> [Set exercise 1]: Transcribe the records of notated music line for line, leaving the pictures out of your answer.

> [Page text]:
[Start]

2024-03-20
Attending: Davis Bennett (DB), Sanket Verma (SV), Janos Zimmermann (JZ), Gābor Kovācs (GB)
TL;DR:
The team discussed the recent HTTP Extension meeting and potential community interest, async loading in Zarr-Python, and optimizing chunk sizes for S3. Other topics included PR reviews, tutorial examples for cloud storage, Repo-Review suggestions, fixing issues with Pytest, and updates on Zarr-Python V3 and N5 support.
Updates:
- Join ZulipChat: https://ossci.zulipchat.com/
- HTTP Extension meeting took place on 3/14
- Trying to figure out the best way forward, i.e. a ZEP or not
- Guaging interest and use cases from others in the community
Meeting Minutes:
- DB: Zarr-Python doesn’t use async while loading the chunks - but it’s fairly easily to parallelize the chunks as they are mostly files
- JZ: User should have ability/freedom to do parallelism on their own
- DB: No concrete proposals rn - scheduling the reading of chunks via cloud
- JZ: Using Zarr rn to write data to S3 - chunk size 1MB
- DB: It’s Dask fault - every dask task cost 1ms for task grapher - with million Zarr chunks you’ll be spending a lot of time on dask graph
- JZ: Rechunking
- DB: Rechunking on Dask array?

[End]

> [Set exercise 2]: Translate this sentence from the Zarr meeting notes into Spanish: "The team discussed the recent HTTP Extension meeting and potential community interest, async loading in Zarr-Python, and optimizing chunk sizes for S3."

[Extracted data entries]
[Start]

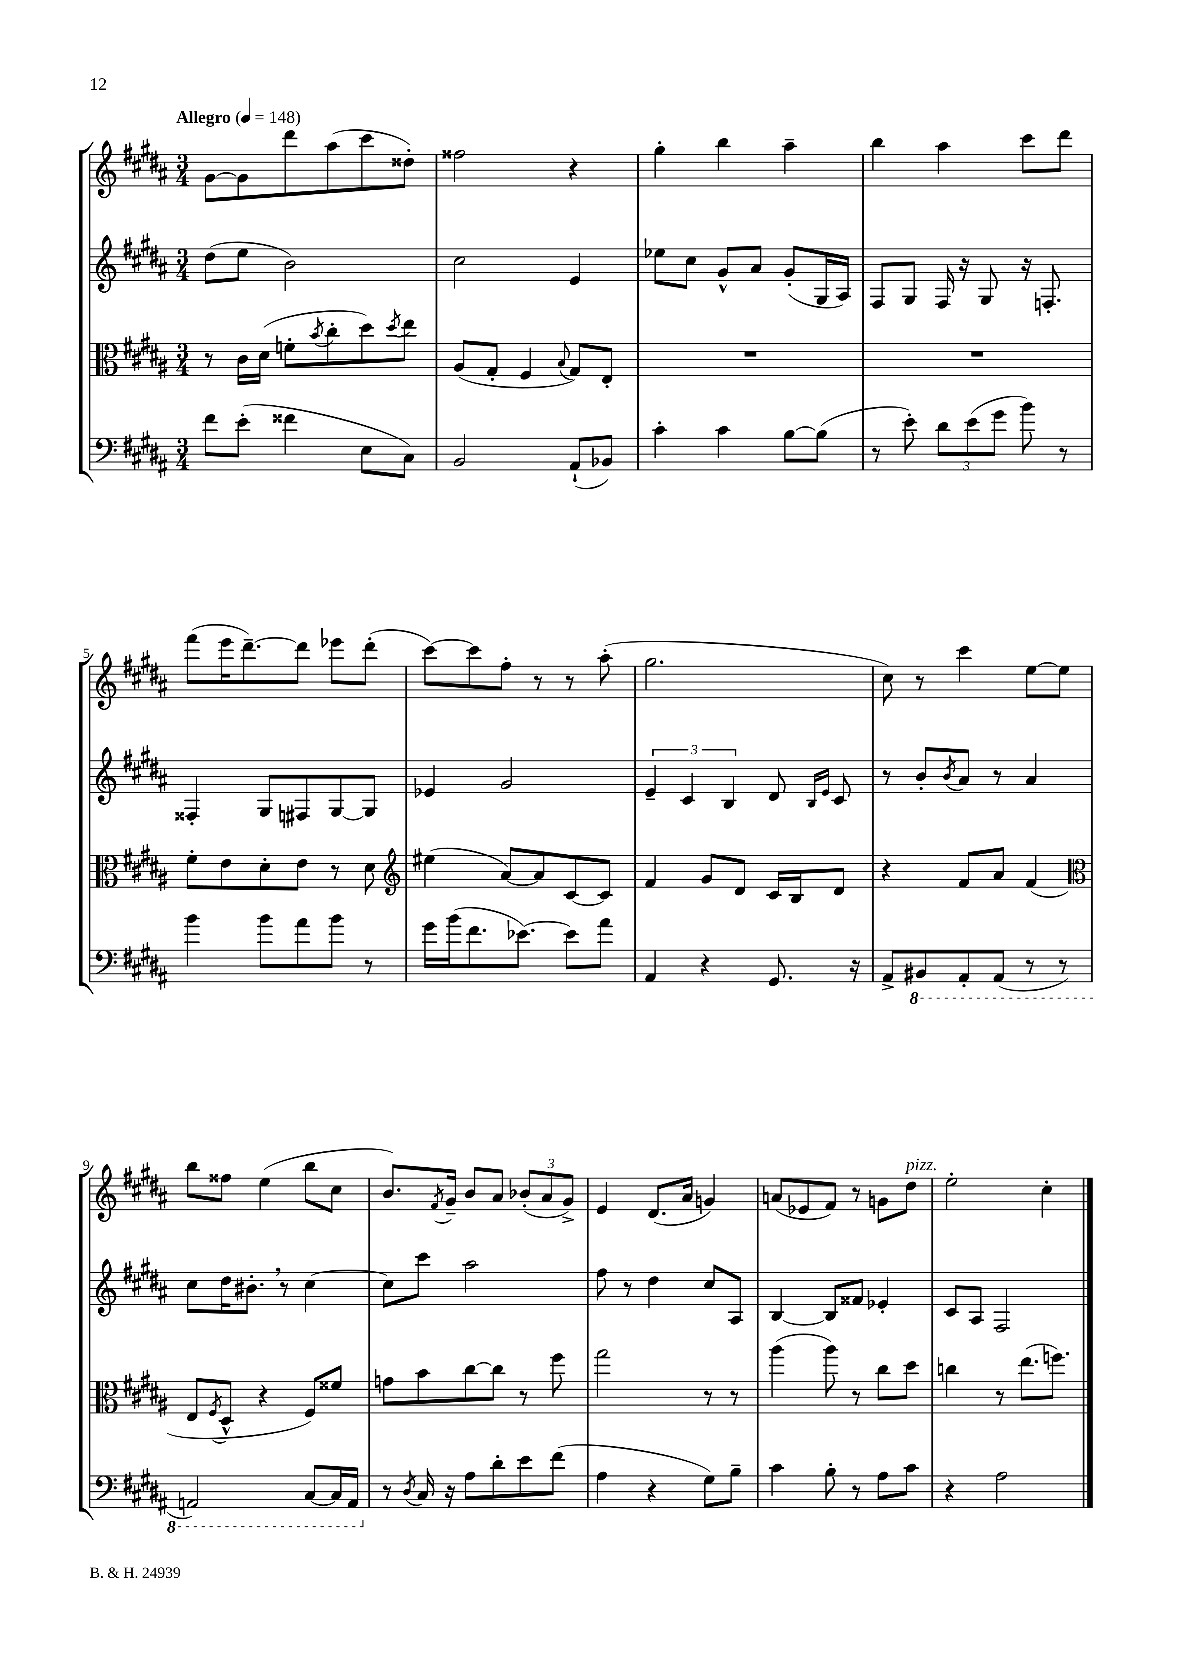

**kern	**kern	**kern	**kern
*staff4	*staff3	*staff2	*staff1
*clefF4	*clefC3	*clefG2	*clefG2
*k[f#c#g#d#a#]	*k[f#c#g#d#a#]	*k[f#c#g#d#a#]	*k[f#c#g#d#a#]
*M3/4	*M3/4	*M3/4	*M3/4
*MM148	*MM148	*MM148	*MM148
8f#	8r	(8dd#	[8g#
(8e'	16c#	8ee	8g#]
.	(16d#	.	.
4f##	8f'	2b)	8ddd#
.	8qb	.	.
.	8cc#'	.	(8aa#
8E	8dd#)	.	8ccc#
.	8qdd#	.	.
8C#)	8ee	.	8dd##')
=	=	=	=
2BB	(8A#	2cc#	2ff##
.	8G#'	.	.
.	4F#	.	.
.	8qqB	.	.
(8AA#`	8G#)	4e	4r
8BB-)	8E'	.	.
=	=	=	=
4c#'	2.r	8ee-	4gg#'
.	.	8cc#	.
4c#	.	8g#^^	4bb
.	.	8a#	.
[8B	.	(8g#'	4aa#~
(8B]	.	16G#	.
.	.	16A#)	.
=	=	=	=
8r	2.r	8F#	4bb
8e')	.	8G#	.
12d#	.	16F#	4aa#
.	.	16r	.
(12e	.	.	.
.	.	8G#	.
12g#	.	.	.
8b)	.	16r	8ccc#
.	.	8.F'	.
8r	.	.	8ddd#
=	=	=	=
4b	8f#'	4F##'	(8fff#
.	8e	.	16eee
.	.	.	[8.ddd#~)
8b	8d#'	8G#	.
8a#	8e	8F#	8ddd#]
8b	8r	[8G#	8eee-
8r	8d#	8G#]	(8ddd#'
=	=	=	=
*	*clefG2	*	*
16g#	(4ee#	4e-	[8ccc#)
(16b	.	.	.
8.f#	.	.	8ccc#]
.	[8a#)	2g#	8ff#'
[8.e-)	.	.	.
.	8a#]	.	8r
8e-]	[8c#	.	8r
8a#	8c#]	.	(8aa#'
=	=	=	=
4AA#	4f#	6e~	2.gg#
.	.	6c#	.
4r	8g#	.	.
.	.	6B	.
.	8d#	.	.
8.GG#	16c#	8d#	.
.	16B	.	.
.	.	16qqB	.
.	.	16qqe	.
.	8d#	8c#	.
16r	.	.	.
=	=	=	=
8AA#^	4r	8r	8cc#)
8BBB#	.	8b'	8r
.	.	8qb	.
8AAA#'	8f#	8a#	4ccc#
(8AAA#	8a#	8r	.
8r	(4f#	4a#	[8ee
8r	.	.	8ee]
=	=	=	=
*	*clefC3	*	*
2AAA)	8E	8cc#	8bb
.	8qF#	.	.
.	8D#^^	16dd#	8ff##
.	.	8.b#'	.
.	4r	.	(4ee
.	.	8r	.
[8CC#	8F#)	[4cc#	8bb
16CC#]	8f##	.	8cc#
16AAA	.	.	.
=	=	=	=
8r	8g	8cc#]	8.b)
8qD#	.	.	.
16C#	8b	8ccc#	.
.	.	.	8qf#
16r	.	.	16g#~
8A#	[8cc#	2aa#	8b
8d#'	8cc#]	.	8a#
8e	8r	.	(12b-'
.	.	.	12a#
(8f#	8ff#	.	.
.	.	.	12g#^)
=	=	=	=
4A#	2gg#	8ff#	4e
.	.	8r	.
4r	.	4dd#	(8.d#
.	.	.	16a#
8G#)	8r	8cc#	4g)
8B~	8r	8A#	.
=	=	=	=
4c#	(4aa#	[4B	(8a
.	.	.	8e-
8B'	8aa#)	8B]	8f#)
8r	8r	8f##	8r
8A#	8cc#	4e-'	8g
8c#	8dd#	.	8dd#
=	=	=	=
4r	4cc	8c#	2ee'
.	.	8A#	.
2A#	8r	2F#	.
.	(8.ee	.	.
.	.	.	4cc#'
.	8.ff)	.	.
==	==	==	==
*-	*-	*-	*-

[End]

> [Exercise output 1]:
**kern	**kern	**kern	**kern
*staff4	*staff3	*staff2	*staff1
*clefF4	*clefC3	*clefG2	*clefG2
*k[f#c#g#d#a#]	*k[f#c#g#d#a#]	*k[f#c#g#d#a#]	*k[f#c#g#d#a#]
*M3/4	*M3/4	*M3/4	*M3/4
*MM148	*MM148	*MM148	*MM148
8f#	8r	(8dd#	[8g#
(8e'	16c#	8ee	8g#]
.	(16d#	.	.
4f##	8f'	2b)	8ddd#
.	8qb	.	.
.	8cc#'	.	(8aa#
8E	8dd#)	.	8ccc#
.	8qdd#	.	.
8C#)	8ee	.	8dd##')
=	=	=	=
2BB	(8A#	2cc#	2ff##
.	8G#'	.	.
.	4F#	.	.
.	8qqB	.	.
(8AA#`	8G#)	4e	4r
8BB-)	8E'	.	.
=	=	=	=
4c#'	2.r	8ee-	4gg#'
.	.	8cc#	.
4c#	.	8g#^^	4bb
.	.	8a#	.
[8B	.	(8g#'	4aa#~
(8B]	.	16G#	.
.	.	16A#)	.
=	=	=	=
8r	2.r	8F#	4bb
8e')	.	8G#	.
12d#	.	16F#	4aa#
.	.	16r	.
(12e	.	.	.
.	.	8G#	.
12g#	.	.	.
8b)	.	16r	8ccc#
.	.	8.F'	.
8r	.	.	8ddd#
=	=	=	=
4b	8f#'	4F##'	(8fff#
.	8e	.	16eee
.	.	.	[8.ddd#~)
8b	8d#'	8G#	.
8a#	8e	8F#	8ddd#]
8b	8r	[8G#	8eee-
8r	8d#	8G#]	(8ddd#'
=	=	=	=
*	*clefG2	*	*
16g#	(4ee#	4e-	[8ccc#)
(16b	.	.	.
8.f#	.	.	8ccc#]
.	[8a#)	2g#	8ff#'
[8.e-)	.	.	.
.	8a#]	.	8r
8e-]	[8c#	.	8r
8a#	8c#]	.	(8aa#'
=	=	=	=
4AA#	4f#	6e~	2.gg#
.	.	6c#	.
4r	8g#	.	.
.	.	6B	.
.	8d#	.	.
8.GG#	16c#	8d#	.
.	16B	.	.
.	.	16qqB	.
.	.	16qqe	.
.	8d#	8c#	.
16r	.	.	.
=	=	=	=
8AA#^	4r	8r	8cc#)
8BBB#	.	8b'	8r
.	.	8qb	.
8AAA#'	8f#	8a#	4ccc#
(8AAA#	8a#	8r	.
8r	(4f#	4a#	[8ee
8r	.	.	8ee]
=	=	=	=
*	*clefC3	*	*
2AAA)	8E	8cc#	8bb
.	8qF#	.	.
.	8D#^^	16dd#	8ff##
.	.	8.b#'	.
.	4r	.	(4ee
.	.	8r	.
[8CC#	8F#)	[4cc#	8bb
16CC#]	8f##	.	8cc#
16AAA	.	.	.
=	=	=	=
8r	8g	8cc#]	8.b)
8qD#	.	.	.
16C#	8b	8ccc#	.
.	.	.	8qf#
16r	.	.	16g#~
8A#	[8cc#	2aa#	8b
8d#'	8cc#]	.	8a#
8e	8r	.	(12b-'
.	.	.	12a#
(8f#	8ff#	.	.
.	.	.	12g#^)
=	=	=	=
4A#	2gg#	8ff#	4e
.	.	8r	.
4r	.	4dd#	(8.d#
.	.	.	16a#
8G#)	8r	8cc#	4g)
8B~	8r	8A#	.
=	=	=	=
4c#	(4aa#	[4B	(8a
.	.	.	8e-
8B'	8aa#)	8B]	8f#)
8r	8r	8f##	8r
8A#	8cc#	4e-'	8g
8c#	8dd#	.	8dd#
=	=	=	=
4r	4cc	8c#	2ee'
.	.	8A#	.
2A#	8r	2F#	.
.	(8.ee	.	.
.	.	.	4cc#'
.	8.ff)	.	.
==	==	==	==
*-	*-	*-	*-

> [Exercise output 2]: El equipo habló de la reciente reunión sobre la HTTP Extension y del posible interés de la comunidad, de la carga asíncrona en Zarr-Python y de la optimización de los tamaños de chunk para S3.